Aging Catalan population expected to hit eight million by 2030
Consistent levels of immigration will make up for the particularly low fertility rate
Catalonia's population will surpass eight million people by 2030, with steady immigration compensating for the low birth rate, according to government statistics institute Idescat.
The arrival of an estimated 40,000 immigrants each year, on top of the rising average life expectancy, is forecast to drive the number of Catalan residents up by 7% within a decade.
The trend – in line with countries of a similar size and level of economic development such as Hong Kong – implies an aging population and may require a redistribution of public funds.
The number of children under the age of 16 is expected to be 127,000 lower in 2030, meaning secondary schools could afford to shrink by 17.8% without an impact on class sizes, while the population of pensioners is predicted to keep growing, reaching 1.785 million over-65s.
Vice-president Pere Aragonès welcomed the overall increase in the population as "excellent news", helping to sustain the pensions system, but admitted the generational shift posed a challenge for the government, which would have to devote more investment to healthcare.
Births and deaths
Life expectancy is certain to continue its upsurge, hitting 88 for women and 83 for men by 2030, with Spain set to overtake Japan globally as the country whose inhabitants live the longest.
Meanwhile, Catalonia is likely to remain one of the European territories with the lowest fertility rates in the short term before recovering moderately.
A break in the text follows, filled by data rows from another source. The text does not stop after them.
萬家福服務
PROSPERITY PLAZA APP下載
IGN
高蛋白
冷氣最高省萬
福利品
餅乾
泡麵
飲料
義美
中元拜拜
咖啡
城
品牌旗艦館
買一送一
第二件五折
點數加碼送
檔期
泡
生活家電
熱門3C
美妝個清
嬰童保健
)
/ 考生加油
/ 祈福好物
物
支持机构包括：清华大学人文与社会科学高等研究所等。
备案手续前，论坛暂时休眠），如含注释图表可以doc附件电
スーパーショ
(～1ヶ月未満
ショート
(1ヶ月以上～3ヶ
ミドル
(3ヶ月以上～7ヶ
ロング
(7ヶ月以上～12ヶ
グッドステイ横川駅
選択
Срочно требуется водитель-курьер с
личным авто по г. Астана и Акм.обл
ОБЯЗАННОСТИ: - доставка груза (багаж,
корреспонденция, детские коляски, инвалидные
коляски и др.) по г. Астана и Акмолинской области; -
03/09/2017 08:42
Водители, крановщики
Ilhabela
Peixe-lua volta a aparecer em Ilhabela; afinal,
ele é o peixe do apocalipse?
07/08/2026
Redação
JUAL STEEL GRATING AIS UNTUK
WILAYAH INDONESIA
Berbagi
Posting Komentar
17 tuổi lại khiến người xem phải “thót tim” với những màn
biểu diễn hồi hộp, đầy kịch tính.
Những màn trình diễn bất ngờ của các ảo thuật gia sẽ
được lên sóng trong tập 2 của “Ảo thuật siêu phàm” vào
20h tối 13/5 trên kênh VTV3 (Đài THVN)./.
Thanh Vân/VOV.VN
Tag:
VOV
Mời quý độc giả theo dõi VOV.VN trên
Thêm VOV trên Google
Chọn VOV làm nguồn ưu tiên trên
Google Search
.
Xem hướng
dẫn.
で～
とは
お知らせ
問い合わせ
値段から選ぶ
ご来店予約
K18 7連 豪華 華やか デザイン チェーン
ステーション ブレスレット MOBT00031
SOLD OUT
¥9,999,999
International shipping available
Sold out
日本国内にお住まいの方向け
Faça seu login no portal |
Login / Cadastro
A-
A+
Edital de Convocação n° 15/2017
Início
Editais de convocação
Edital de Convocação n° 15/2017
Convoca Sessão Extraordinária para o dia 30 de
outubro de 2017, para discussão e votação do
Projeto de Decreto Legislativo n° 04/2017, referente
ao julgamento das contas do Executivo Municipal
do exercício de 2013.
An anticipated 790,000 babies will be born over the next 12 years, 15.3% fewer than the already relatively barren period since 2008.
The metropolitan area of Barcelona in particular is estimated to expand by 2.1% to 1.648 million citizens in 2018. Almost half of the new inhabitants in Catalonia between now and 2030 will come from the capital, the 12th most populous city in the EU and the largest on the Mediterranean.